The team also managed to speed up the flowering of the plants by introduction of a gene from Arabidopsis plants, which they hope will allow more efficient plant breeding under greenhouse conditions.
“Cassava almost never flowers in the greenhouse and seeds yields are dismal compared to other important crops,” Hervé Vanderschuren, a researcher on the project based at the University of Liège, told me.
“To overcome this problem with cassava, we designed a cassette that not only contains the genes required for specific gene editing, but also a gene from Arabidopsis that triggers blooming of cassava even in the greenhouse. So, whilst the CRISPR tool is busy editing the target gene, the plant is also maturing and quickly producing flowers.”
Cassava (tapioca in its dried, powder form) is native to South America and is an important source of dietary carbohydrates for large areas of the world. It is grown mostly in tropical areas, such as Central and Southern America and Africa, due to its ability to resist drought. It has also gained attention due to the fact it is gluten free, which has made it popular in Western countries as an alternative carbohydrate source.
All starches contain amylopectin and amylose in different amounts, which impacts properties such as gel formation and digestion. As reported in the journal Science Advances, the Swiss, Belgian and English research team used CRISPR to edit two genes involved with amylose production in cassava — GBSS and PTST/PTST1. This resulted in the growth of plants producing varying types of starch including a low amylose variant.

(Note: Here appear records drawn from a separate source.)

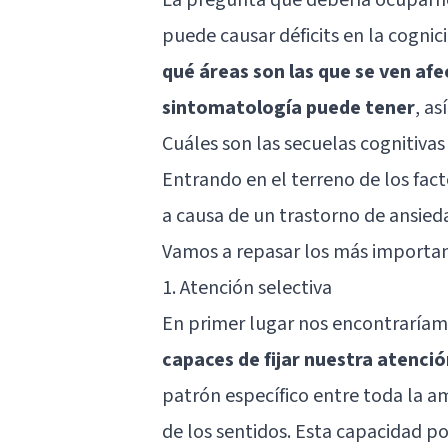
puede causar déficits en la cognic
qué áreas son las que se ven afe
sintomatología puede tener
, as
Cuáles son las secuelas cognitivas
Entrando en el terreno de los fac
a causa de un trastorno de ansied
Vamos a repasar los más importan
1. Atención selectiva
En primer lugar nos encontraríamo
capaces de fijar nuestra atenci
patrón específico entre toda la 
de los sentidos. Esta capacidad po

Low amylose or ‘waxy’ starch has a number of desirable properties, such as needing a lower gelatinization temperature and having a higher viscosity in foods. It also has possible applications for non-food purposes such as use as fillers and reinforcing agents in polymer composites.
“All plants had inherited the edited gene, and a proportion of them also lacked the introduced cassette required for CRISPR-Cas9 editing and early flowering,” explained Vanderschuren. “Therefore, we were able to produce cassava with the required gene edits, leading to an improved trait, and without any transgenes.”

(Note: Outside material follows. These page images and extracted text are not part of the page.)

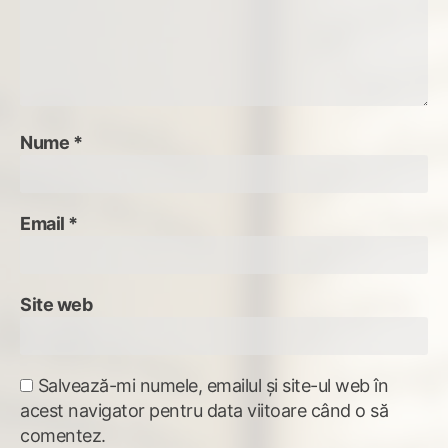
Nume
*
Email
*
Site web
Salvează-mi numele, emailul și site-ul web în
acest navigator pentru data viitoare când o să
comentez.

This is something that is a key consideration for plant scientists and green biotech companies after the recent restrictive gene editing ruling by the EU’s Court of Justice.
While the current research is at an early stage, the researchers believe their technique has the potential to be used on a wider scale.
“If adopted, this tool should help accelerate breeding programmes in countries where cassava farming and cultivation are vital for livelihoods and trade,” noted Vanderschuren.
“Our next step is to work with collaborators to test the agronomic potential of these new plants in fields, as well as contribute to knowledge and tech transfer to the countries where this system will be most beneficial.”